Adicionalmente, Yakuwipu revelou em outra entrevista à Agência Brasil, realizada no Espaço Floresta do Centro do Instituto Socioambiental, que as mudanças climáticas também têm dificultado a produção de alimentos essenciais. “Em 2023, não conseguimos plantar uma grande escala de mandioca. Eu replantei três vezes, e a mandioca cresceu toda pequena. E a gente não conseguiu plantar milho, perdemos todas as sementes. Também não conseguimos plantar bananas”, exemplificou, ressaltando a abrangência da crise.

A Voz Indígena na COP 30

Para a líder indígena, todo esse cenário de adversidades sublinha a urgência dos debates na Conferência das Nações Unidas sobre Mudança do Clima (COP 30), agendada para Belém, entre 10 e 21 de novembro. É imperativo, segundo ela, que as autoridades escutem atentamente as vozes indígenas e que os fazendeiros, por sua vez, “deixem de desmatar as florestas”.

Yakuwipu enfatizou a necessidade de consulta: “Os xinguanos [habitantes do Xingu] precisam ser consultados sobre todas as obras que vão ser construídas em volta do Xingu, porque a gente já tem uma experiência em relação à [usina] PCH Paranatinga II, que foi construída sem estudo nenhum”. Ela lembrou que, embora as autoridades tenham prometido que a usina não afetaria a vida local, “passados dez anos, ela que foi responsável por secar o Rio Xingu”. Portanto, para evitar futuros desastres ambientais, “é preciso que as autoridades nos respeitem, porque o rio e a floresta respiram como nós”, pontuou com veemência.

Karina Araújo, analista de pesquisa social do Programa Xingu do Instituto Socioambiental, corroborou essa visão, afirmando que é fundamental que os povos indígenas sejam ouvidos tanto em relação aos projetos de infraestrutura do país quanto às ações que visam impedir o desmatamento e as queimadas na região. “Acho que essa consulta livre, prévia e informada é um tipo de solução”, disse Karina. Ela argumentou que “se você vai fazer um empreendimento sem ouvir os povos indígenas, você vai afetar não só os povos indígenas, você vai afetará todo o entorno e as gerações futuras. Quando a gente ouve os povos indígenas, eles estão fazendo a mitigação e a adaptação”. Além disso, ela apontou que “no entorno do Parque Indígena do Xingu, temos muita produção de soja. É preciso que as autoridades dos países que compram essa soja vejam como são também responsáveis por afetar esse equilíbrio ambiental”.

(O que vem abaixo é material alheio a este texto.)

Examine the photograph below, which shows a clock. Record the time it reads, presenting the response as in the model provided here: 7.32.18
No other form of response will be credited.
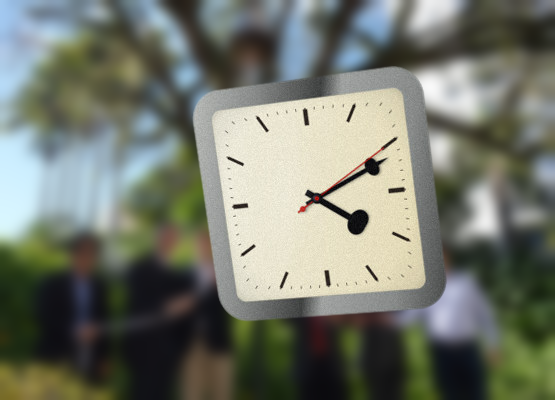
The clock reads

Karina expressou grande esperança na participação dos povos indígenas na COP 30. “Além do evento acontecer no Brasil, ele acontece aqui nesse momento político em que temos o Ministério dos Povos Indígenas”, observou. Ela adicionou que “temos organizações indígenas muito fortalecidas por esse ministério e por toda uma mudança, vamos dizer assim, de financiadores. Atualmente, temos muito mais financiadores ou empresas financiando diretamente as associações e organizações indígenas. Isso aumenta o protagonismo dos indígenas”. Em suma, ela espera “que tanto o governo brasileiro como os governos de outros países se coloquem em escuta [aos apelos indígenas]”.